I am one of the fortunate few to have twice visited Rojava, and have seen how its autonomous administration has ushered in a 'bottom up' society.
It has created a new sort of governance and administration, one that has much to teach us on how to ensure that people - irrespective of gender, religion, age, or ethnicity - are treated equally and are involved in decision-making at all levels, and in the work for peace and justice.
But I am astonished that in this country, so few people seem to have heard about Rojava (now known as the Democratic Federation of Northern Syria) or know where it is on the map.

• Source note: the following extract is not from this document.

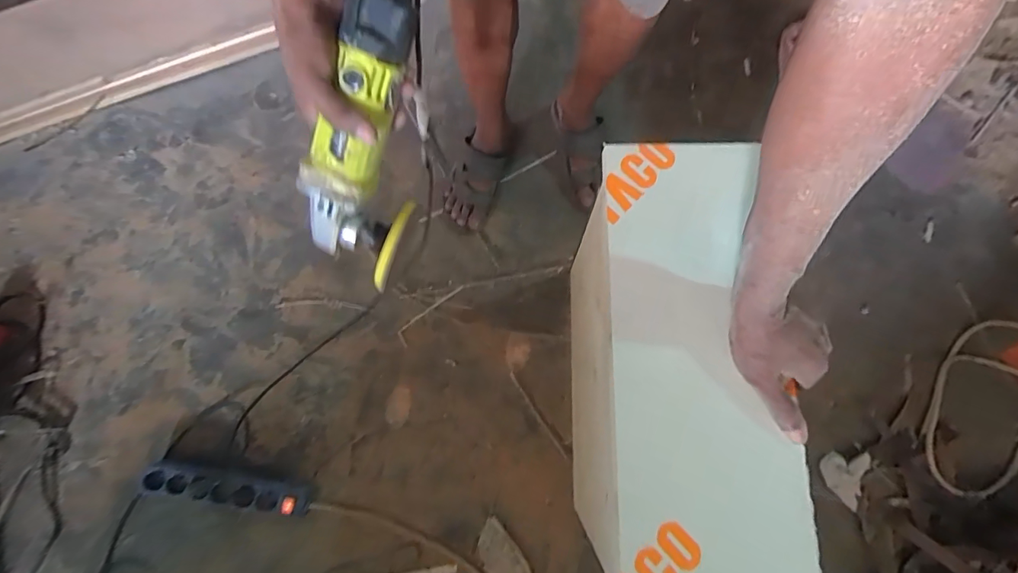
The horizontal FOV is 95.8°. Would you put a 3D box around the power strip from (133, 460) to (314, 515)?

Yet it is home to some two million Syrian Kurds and now, due to the six-year conflict, is doubling its population by hosting nearly two million internally-displaced persons of all ethnicities and religions. This north-east region bordering Turkey is the only relatively safe part of Syria.

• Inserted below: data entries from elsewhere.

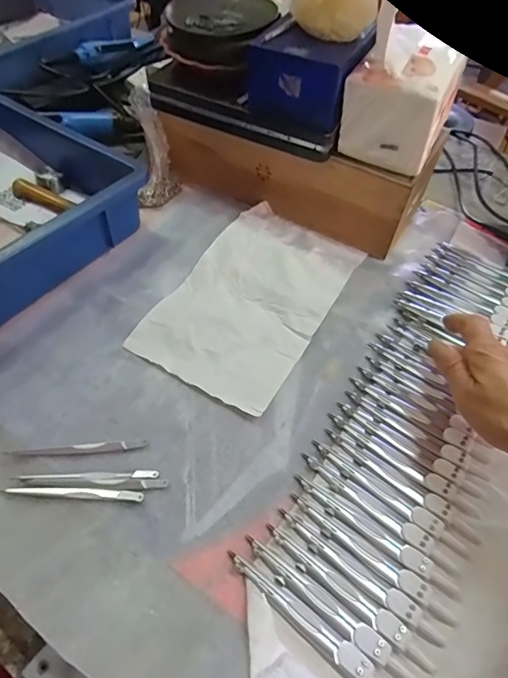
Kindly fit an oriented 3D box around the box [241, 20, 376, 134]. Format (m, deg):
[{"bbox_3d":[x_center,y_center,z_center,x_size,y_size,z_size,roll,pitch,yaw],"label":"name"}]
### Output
[{"bbox_3d":[0.050,-0.259,0.429,0.101,0.063,0.073,19,54,11],"label":"box"}]

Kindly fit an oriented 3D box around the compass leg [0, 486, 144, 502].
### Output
[{"bbox_3d":[-0.137,0.115,0.330,0.105,0.005,0.007,4,53,0],"label":"compass leg"}]

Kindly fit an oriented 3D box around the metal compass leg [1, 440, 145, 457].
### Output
[{"bbox_3d":[-0.142,0.087,0.352,0.108,0.004,0.009,-3,53,-5],"label":"metal compass leg"}]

Its charter is based on gender equality, freedom of belief, pluralism, secularism, communalism, human rights and peace.
This is an extraordinary achievement, given that it has taken root in a region stricken by conflict, and where the status of women has been so low for centuries. The Rojava constitution is a model for peace in Syria, respecting its diverse ethnicities and religions
Therefore, their exclusion from peace talks is unconstructive.
The involvement of the Syrian Kurds, including representation of their energetic women’s organisations, is vital if there is to be a sustainable peace. In a post-conflict Syria, all its people must be able to live together in harmony and with mutual respect.

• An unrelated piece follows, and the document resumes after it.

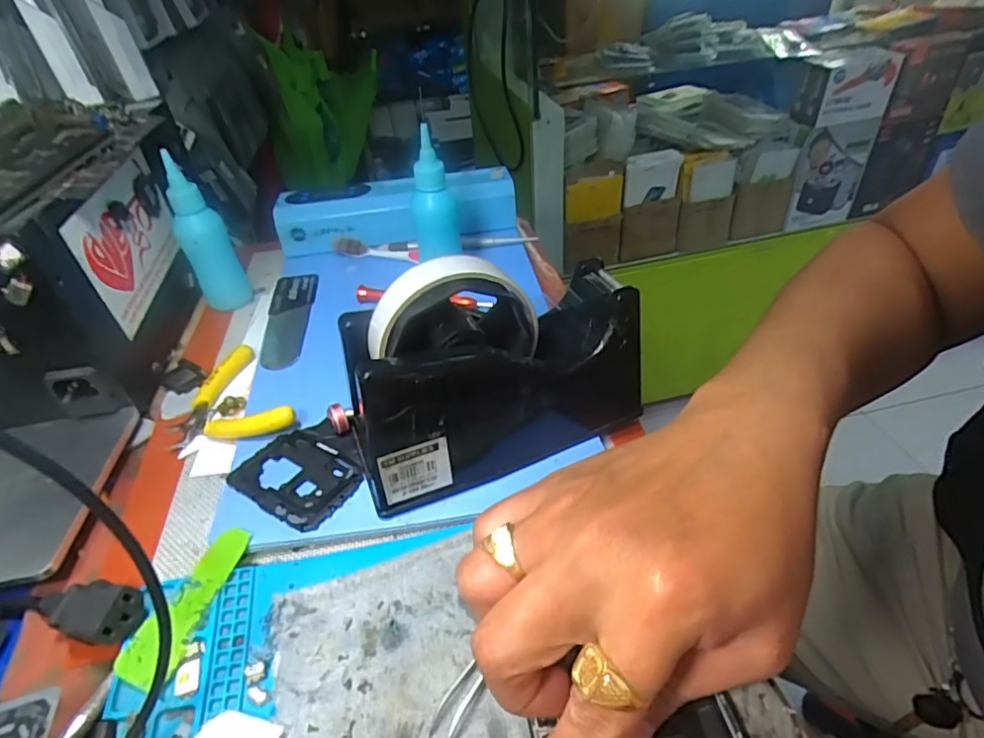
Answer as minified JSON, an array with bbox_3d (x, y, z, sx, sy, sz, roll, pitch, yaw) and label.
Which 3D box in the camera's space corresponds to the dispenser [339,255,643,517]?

The Syrian Kurds have said that they will not be bound by any decision that comes out of the January peace talks held in the Kazakh capital, Astana. These talks were the first to bring government and opposition delegations together since the UN-brokered negotiations in Geneva were suspended last year. The Kurdish militia groups, the YPG and the PYD, were not invited to these.
These groups should be recognised by us as reliable forces fighting ISIL on the ground. It was these young men and women who rescued the Yezidis from Mount Sinjar and seized back Kobane in 2015. These units are fighting not just ISIL, but also defending themselves from attacks by Turkey.
Moreover, the Syrian Kurds, let us not forget, have another enemy. For half a century, they have been victims of brutal oppression by Assad's regime and that of his father.
I am grateful to UNA-UK for inviting me to write this short piece. I hope very much that it will persuade its readers to use all their efforts, by lobbying MPs, to ensure that Kurds are represented in the next round of UN-hosted peace talks, and that the 'Rojava Miracle' is given the support it merits, for the sake of peace for all Syrians.